Mechanistic insights into the CYP2C19 genetic variants prevalent in the Indian population.

Abstract

CYP2C19 metabolizes the antiplatelet and antiepileptic drugs. Any alteration in CYP2C19 activity might influence the therapeutic efficacy. The objective of this study was to identify CYP2C19 variants prevalent in Indians and perform their in silico characterization. Infinium global screening array (GSA) was used for CYP2C19 genotyping in 2000 healthy Indians. In addition, we performed in silico characterization of the identified variants. Out of the 11 variants covered (*2, *3, *4,*5,*6, *7,*8, *9,*10,*11, and *17), five were identified in Indians (*2, *3, *6,*8 and *17). The *2 and *17 were the most prevalent alleles (minor allele frequencies, MAF: 32.0% and 13.95%). The *3, *6 and *8 were rare (MAFs: 0.425%, 0.025% and 0.05%). The *2 variant is shown to affect the splicing at the fifth exon-intron boundary. The *3 variant is a non-sense variant that is predicted to be deleterious. On the otherhand, the *17 variant showed more binding affinity for GATA binding protein 1 (GATA1), myocyte enhancer factor 2 (MEF2) and ectotropic viral integration site 1 (EVI1). The *6 and *8 variants predicted to be deleterious.
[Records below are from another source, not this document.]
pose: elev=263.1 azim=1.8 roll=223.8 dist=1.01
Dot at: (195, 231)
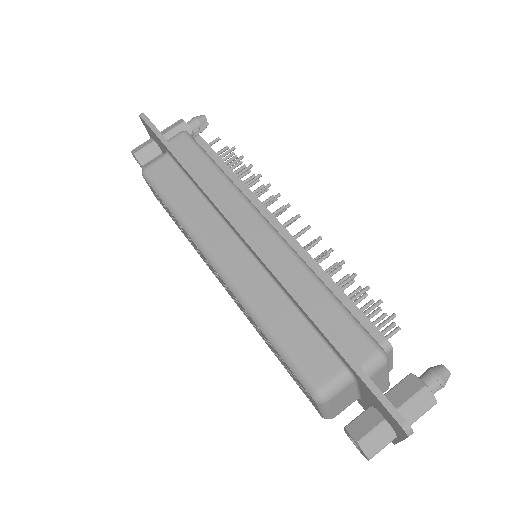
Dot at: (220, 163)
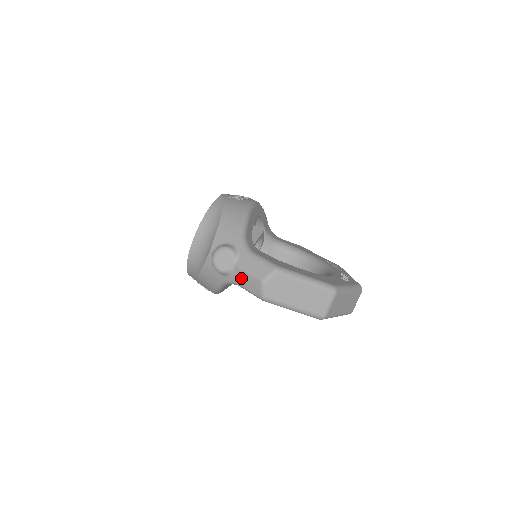
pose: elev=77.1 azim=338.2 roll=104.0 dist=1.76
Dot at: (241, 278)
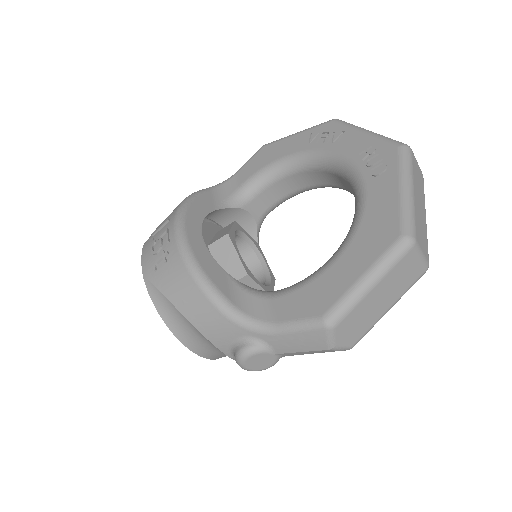
Dot at: occluded
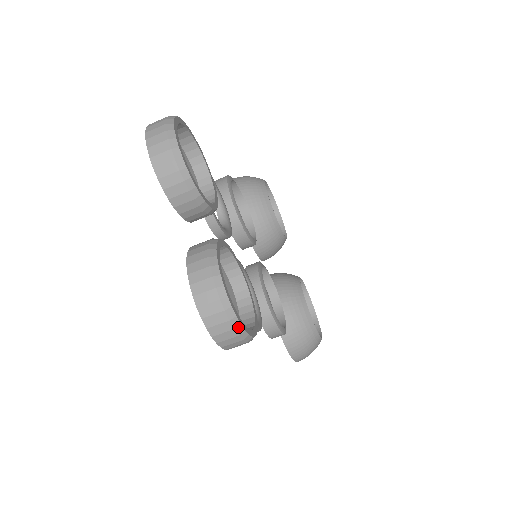
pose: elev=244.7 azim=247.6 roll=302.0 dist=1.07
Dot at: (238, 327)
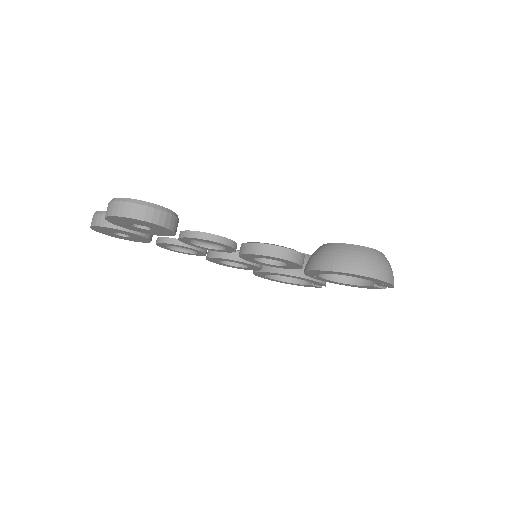
Dot at: (127, 200)
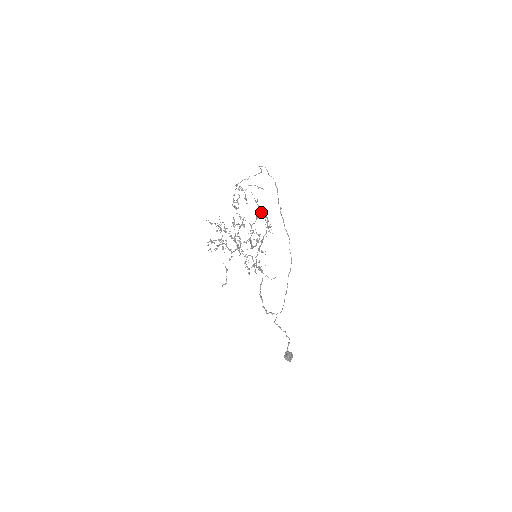
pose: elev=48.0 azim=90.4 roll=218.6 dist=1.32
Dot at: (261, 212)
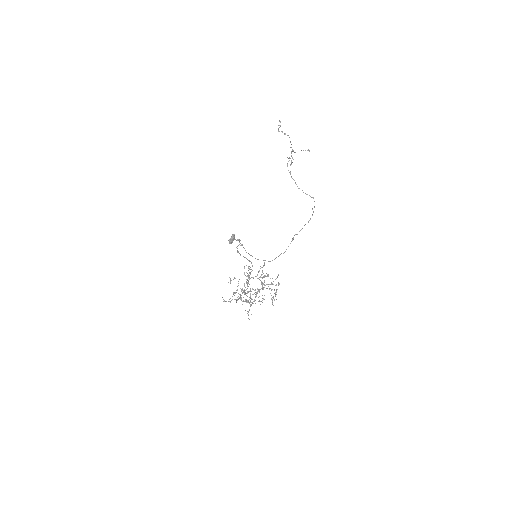
Dot at: occluded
The *2, *3 and *7 variants showed lesser probability of exon skipping, while *17 showed more probability. The genotype distribution of Indian subjects is comparable with that of South Asians (SAS) (1000 genome project, phase 3). The *2, *3 and *17 variants are the key pharmacogenetic determinants in Indians. The *2 and *3 are loss-of-function variants. The *17 is a gain-of-function variant with increased binding of transcriptional factors.